> Instruction A: Copy the notes on conditional independence from "why to say the" to "and bayesian network?".
> Instruction B: Continue the notes on conditional independence from the point where they end.

> Selected text:
★ ★ ★ ★
Questions

why to say the conditional independence is weaker than independence?
what are the properties of conditional independence? How to compare them with independence?
what is the definition of bayesian network?
what is the relation between conditional independence and bayesian network?
what are the advantages of bayesian network?

Keywords

conditional independence, naive bayes models, bayesian networks

Conditional independence

Using independence in formula will greatly decrease the number of parameters from $O(2^n)$ to some smaller numbers, even $O(n)$

Definition

$A$ and $B$, two random variables, are conditional independence given $C$ iff for all $a,b,c$
$$
\text{Pr}(A=a\cap B=b|C=c) = \text{Pr}(A=a|C=c)\text{Pr}(B=b|C=c)$
$$

$\Pr[Y=y|Z=z]>0, \Pr[X=x|Y=y,Z=z]=\Pr[X=x|Z=z]$

It is denoted as$(X\perp Y) | Z$

Properties

Claim: all of the following properties should have non-conditional version

symmetry: $(X\perp Y)|Z \Leftrightarrow (Y\perp X)|Z$
- The proof is trivial
decomposition: Given Z, X is conditional independent from Y and W. We can conclude that X is conditional independent from Y and X is conditional independent from W specifically.
$$
(X\perp (Y,W))|Z \Leftrightarrow (X\perp Y)|Z \wedge (X\perp W)|Z
$$
- Proof left to right: Since Y and W are symmetric, I only prove for $Y$ in discrete version. The continuous version is similar
  $$
  (X\perp (Y,W))|Z\Leftrightarrow P((XYW)|Z)=P((X(YW))|Z)
  $$
  
  $$
  = P(X|Z)P((YW)|Z)
  $$
  
  $$
  \Rightarrow P((XY)|Z) = \sum_W P((XYW)|Z) = \sum_W P(X|Z)P((YW)|Z)
  $$
  
  $$
  = P(X|Z)\sum_W P((YW)|Z) = P(X|Z)P(Y|Z)
  $$
  
  $$
  \Rightarrow (X\perp Y)|Z
  $$
- Proof right to left: I don’t know how to prove it. ?????maybe it is not true??
★ ★ ★ ★
> Source material:
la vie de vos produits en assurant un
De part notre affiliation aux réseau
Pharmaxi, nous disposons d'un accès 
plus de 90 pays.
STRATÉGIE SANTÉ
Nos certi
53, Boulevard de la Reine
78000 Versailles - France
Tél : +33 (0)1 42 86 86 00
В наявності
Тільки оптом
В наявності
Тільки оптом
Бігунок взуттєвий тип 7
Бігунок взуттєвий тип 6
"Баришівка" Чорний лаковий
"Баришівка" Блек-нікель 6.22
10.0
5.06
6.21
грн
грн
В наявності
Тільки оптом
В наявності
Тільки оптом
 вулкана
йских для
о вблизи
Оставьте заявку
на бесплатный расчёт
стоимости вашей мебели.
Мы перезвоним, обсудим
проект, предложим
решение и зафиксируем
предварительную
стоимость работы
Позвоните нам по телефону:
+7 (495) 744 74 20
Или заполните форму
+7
★ ★ ★ ★
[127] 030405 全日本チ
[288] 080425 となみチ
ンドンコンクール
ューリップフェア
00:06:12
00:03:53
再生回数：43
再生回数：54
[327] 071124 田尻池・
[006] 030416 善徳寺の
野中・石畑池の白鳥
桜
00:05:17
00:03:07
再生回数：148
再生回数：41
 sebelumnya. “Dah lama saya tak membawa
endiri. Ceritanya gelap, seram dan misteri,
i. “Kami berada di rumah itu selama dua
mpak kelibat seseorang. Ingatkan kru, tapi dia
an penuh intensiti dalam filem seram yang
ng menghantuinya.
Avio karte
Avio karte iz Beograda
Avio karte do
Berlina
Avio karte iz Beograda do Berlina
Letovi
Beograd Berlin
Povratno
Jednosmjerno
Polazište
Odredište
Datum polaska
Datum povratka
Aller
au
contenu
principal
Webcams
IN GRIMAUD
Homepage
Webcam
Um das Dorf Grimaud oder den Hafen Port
★ ★ ★ ★
> Exercise answer A:
why to say the conditional independence is weaker than independence?
what are the properties of conditional independence? How to compare them with independence?
what is the definition of bayesian network?
what is the relation between conditional independence and bayesian network?

> Exercise answer B:
Contraction: $((X\perp Y)|Z)\wedge (X\perp W|(YZ))\Rightarrow (X\perp (WY))|Z$
weak union: $(X\perp (YW))|Z\Rightarrow (X\perp Y)|(ZW)$
intersection:$(X\perp Y)|(WZ)\wedge (X\perp W)|(YZ)\Rightarrow (X\perp(YW))|Z$

Application

Example: In a naive bayes model, where: $Y$ is the cause variable, $X_1,\cdots,X_n$ are the effects variables. A naive Bayes model example

We can give a conditional independence assertion:

$$
X_A\perp X_{\bar{A}}|Y,\forall A\subset{1,2,\cdots,n}
$$
Where$ A={i_1,\cdots,i_k}\subset{1,2,\cdots,n}$ and $\bar{A}={1,2,\cdots,n}$ $A, X_A={X_{i_1},\cdots,X_{i_k}}$

In general, conditional independence can be used to transfer joint parameterization into conditional parameterization. In this way, we can greatly reduce the number of parameters. Formally,

$$
\Pr[X_{1:n}]=\prod_{i=1}^n\Pr[X_i|parents(X_i)]
$$

The number of parameters change: $\prod_{i=1}^n |X_i|\to \sum_{i=1}^n |X_i|^{\prod_{X_j\in parents(X_i)}|X_j|}$

Bayesian Network

Bayesian: uses the Bayes’ theorem, which specifies an event’s probability given some conditions.
network: represented by directed graph, as a network.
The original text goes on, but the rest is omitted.